> EXCERPTED PASSAGE:
--- START ---

So I'm not the one assuming anything. It's creators who live under this notion that they own their creations. The truth is public domain is the default state. Intellectual property laws are responsible for bending reality and introducing this assumption that you can even own ideas to begin with. That was workable in the age of printing presses but not in the 21st century where everyone has multiple powerful globally networked computers at home. I for one think computers are a far more important innovation than almost everything humanity has ever created and I don't think enabling creators to continue living under such illusions is important enough to cripple the potential of computers. I want society to eventually reach a post scarcity state in the real world, mirroring the digital world. I don't want corporations creating artificial economies where there are none.
All creations are just data, and data is just bits, and bits are just numbers in base two. All intellectual work comes down to humanity discovering a really big unique number. How is it even sane to claim ownership over such a thing?
Earlier this spring, Easyanticheat crashed the Windows 11 Insider kernel and a good deal of games were unplayable for weeks.
The concept of remote attestation isn't somehow safer if it works perfectly, and it isn't clear to me that this is actually impossible to build (within an acceptable and specified liability constraint) as opposed to merely exceedingly difficult. I do relish the schadenfreude, though ;P.
> Of course, I'd rather not see remote attestation happen...
Interestingly, the CEO of MobileCoin told me earlier this year that they were "going deeper on discussions with [you] to design a fully open source enclave specifically for [their] use case" (which, for anyone who doesn't know much about this, currently relies on remote attestation and encrypted RAM from Intel SGX to allow mobile devices to offload privacy-sensitive computations and database lookups to their server). I wrote a long letter to you a few days later in the hope of (after verifying with you whether that was even true or not) convincing you to stop, but then decided I should probably try to talk to Kyle and/or Cory first on my way to you (and even later ended up deciding I was stressed out about too many things at the time to deal with it)... does this mean you actually aren't, and we are all safe? ;P (I guess it could be the case that this special design somehow doesn't involve any form of remote attestation--as while my core issue with their product is their reliance on such, I went back through the entire argument and I didn't use that term with THEM--in which case I'm very curious how that could actually work.)
The premise of personal computing is that my computer works as my agent. For any remote party that I'm interacting with - their sphere of influence ends at the demarcation point of the protocol that we interact with. Attempts to dictate what software my computer can run when interacting with them are unjust, and ultimately computationally disenfranchising. Despite the naive references littered throughout this thread to users being able to verify what software companies are running, it will never work out that way because what remote attestation does is magnify existing power relationships. This is why so many people are trying to fall back to usual the crutch of "Exit" as if going somewhere else could possibly tame the power imbalances.
Practically what will happen is that, for example, online banks (and then web stores, and so on) will demand that you only can use locked down Apple/Windows to do your online banking. This will progress somewhat evenly with all businesses in a sector, because the amount of people not already using proprietary operating systems for their desktop is vanishingly small. Which will destroy your ability to use your regular desktop/laptop with your regular uniformly-administered OS, your nice window manager, your browser tweaks to deal with the annoying bits of their site, your automation scripts to make your life easier etc. Instead you'll be stuck manually driving the proprietary Web TV experience, while they continue to use computers to create endless complexity to decommodify their offerings - computational disenfranchisement.

--- END ---

> EXERCISE INSTRUCTIONS:
Condense the paragraph of the discussion excerpt that begins "Practically what will happen" into a bulleted list that keeps its main facts. These entries have no role in working with the discussion excerpt.

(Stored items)

--- START ---

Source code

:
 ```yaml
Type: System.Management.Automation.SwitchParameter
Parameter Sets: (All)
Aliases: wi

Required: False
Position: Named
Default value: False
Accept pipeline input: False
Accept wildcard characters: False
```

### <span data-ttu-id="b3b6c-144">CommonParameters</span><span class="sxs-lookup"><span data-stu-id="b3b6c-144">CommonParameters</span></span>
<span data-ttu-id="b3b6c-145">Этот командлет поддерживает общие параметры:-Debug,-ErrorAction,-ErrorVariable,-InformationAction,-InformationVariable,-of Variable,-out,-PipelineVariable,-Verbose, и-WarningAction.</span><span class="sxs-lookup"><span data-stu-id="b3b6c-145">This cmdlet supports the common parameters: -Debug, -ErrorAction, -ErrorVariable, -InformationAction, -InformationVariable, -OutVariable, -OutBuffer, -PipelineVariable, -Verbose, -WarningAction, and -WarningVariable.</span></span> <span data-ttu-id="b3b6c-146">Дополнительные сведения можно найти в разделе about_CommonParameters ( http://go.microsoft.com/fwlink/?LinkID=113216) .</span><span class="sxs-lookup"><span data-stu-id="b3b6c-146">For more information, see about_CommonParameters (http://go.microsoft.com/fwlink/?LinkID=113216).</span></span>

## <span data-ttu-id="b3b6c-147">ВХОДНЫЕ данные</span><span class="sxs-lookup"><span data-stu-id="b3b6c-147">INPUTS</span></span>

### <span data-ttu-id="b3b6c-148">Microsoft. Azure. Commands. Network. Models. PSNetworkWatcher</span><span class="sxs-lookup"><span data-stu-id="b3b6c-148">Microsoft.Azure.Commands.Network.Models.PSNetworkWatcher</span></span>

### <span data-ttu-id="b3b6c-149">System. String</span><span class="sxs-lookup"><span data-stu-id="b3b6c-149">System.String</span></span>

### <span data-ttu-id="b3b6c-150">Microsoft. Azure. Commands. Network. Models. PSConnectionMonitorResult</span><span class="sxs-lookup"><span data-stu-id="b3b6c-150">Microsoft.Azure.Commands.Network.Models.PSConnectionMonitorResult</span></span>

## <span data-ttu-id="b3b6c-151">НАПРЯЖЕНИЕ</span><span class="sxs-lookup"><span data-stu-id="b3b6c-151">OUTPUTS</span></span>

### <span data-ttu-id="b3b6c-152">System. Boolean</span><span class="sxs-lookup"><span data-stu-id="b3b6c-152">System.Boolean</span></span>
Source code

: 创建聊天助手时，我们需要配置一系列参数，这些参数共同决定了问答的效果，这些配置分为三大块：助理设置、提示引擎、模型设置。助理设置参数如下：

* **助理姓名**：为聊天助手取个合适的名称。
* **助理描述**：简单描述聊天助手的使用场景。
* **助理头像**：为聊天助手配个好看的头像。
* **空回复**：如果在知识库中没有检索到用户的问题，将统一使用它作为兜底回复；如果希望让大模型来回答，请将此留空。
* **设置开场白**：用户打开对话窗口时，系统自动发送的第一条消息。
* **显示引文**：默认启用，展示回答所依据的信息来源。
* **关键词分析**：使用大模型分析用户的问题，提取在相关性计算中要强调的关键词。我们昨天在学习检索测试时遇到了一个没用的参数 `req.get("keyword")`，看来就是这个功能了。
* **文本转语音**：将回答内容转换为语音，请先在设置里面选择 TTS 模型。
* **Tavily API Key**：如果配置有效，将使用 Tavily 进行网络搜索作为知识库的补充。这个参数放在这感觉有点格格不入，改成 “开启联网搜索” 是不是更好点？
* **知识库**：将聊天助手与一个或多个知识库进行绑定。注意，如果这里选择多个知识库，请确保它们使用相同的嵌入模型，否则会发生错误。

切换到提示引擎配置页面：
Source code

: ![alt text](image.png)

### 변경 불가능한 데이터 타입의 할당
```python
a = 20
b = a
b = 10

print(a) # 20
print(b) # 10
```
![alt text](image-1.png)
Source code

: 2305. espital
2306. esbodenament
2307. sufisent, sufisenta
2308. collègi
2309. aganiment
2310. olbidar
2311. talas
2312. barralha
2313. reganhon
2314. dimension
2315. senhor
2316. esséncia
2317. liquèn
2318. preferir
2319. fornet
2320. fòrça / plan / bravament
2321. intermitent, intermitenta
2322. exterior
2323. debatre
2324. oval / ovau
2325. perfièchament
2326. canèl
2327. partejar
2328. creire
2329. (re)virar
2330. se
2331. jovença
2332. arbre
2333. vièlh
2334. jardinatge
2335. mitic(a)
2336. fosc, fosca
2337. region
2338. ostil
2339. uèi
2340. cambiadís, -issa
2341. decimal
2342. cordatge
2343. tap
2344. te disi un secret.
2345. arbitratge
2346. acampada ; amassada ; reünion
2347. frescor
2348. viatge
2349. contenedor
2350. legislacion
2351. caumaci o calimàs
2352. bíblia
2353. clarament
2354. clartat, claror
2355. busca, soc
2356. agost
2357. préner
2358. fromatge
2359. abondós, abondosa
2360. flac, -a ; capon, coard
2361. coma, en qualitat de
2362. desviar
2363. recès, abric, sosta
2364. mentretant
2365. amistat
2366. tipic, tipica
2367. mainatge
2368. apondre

--- END ---

> ANSWER FOR THIS EXERCISE:
- Online banks, then web stores and others, will demand that customers use only locked-down Apple or Windows systems.
- This will spread fairly evenly across all businesses in a sector, because very few people don't already use proprietary desktop operating systems.
- Users will lose the ability to use their regular desktop or laptop with their own uniformly administered OS, window manager, browser tweaks for annoying site features, and automation scripts.
- Instead, users will be stuck manually driving a proprietary "Web TV" experience, while businesses keep using computers to create endless complexity that decommodifies their offerings. The paragraph calls this computational disenfranchisement.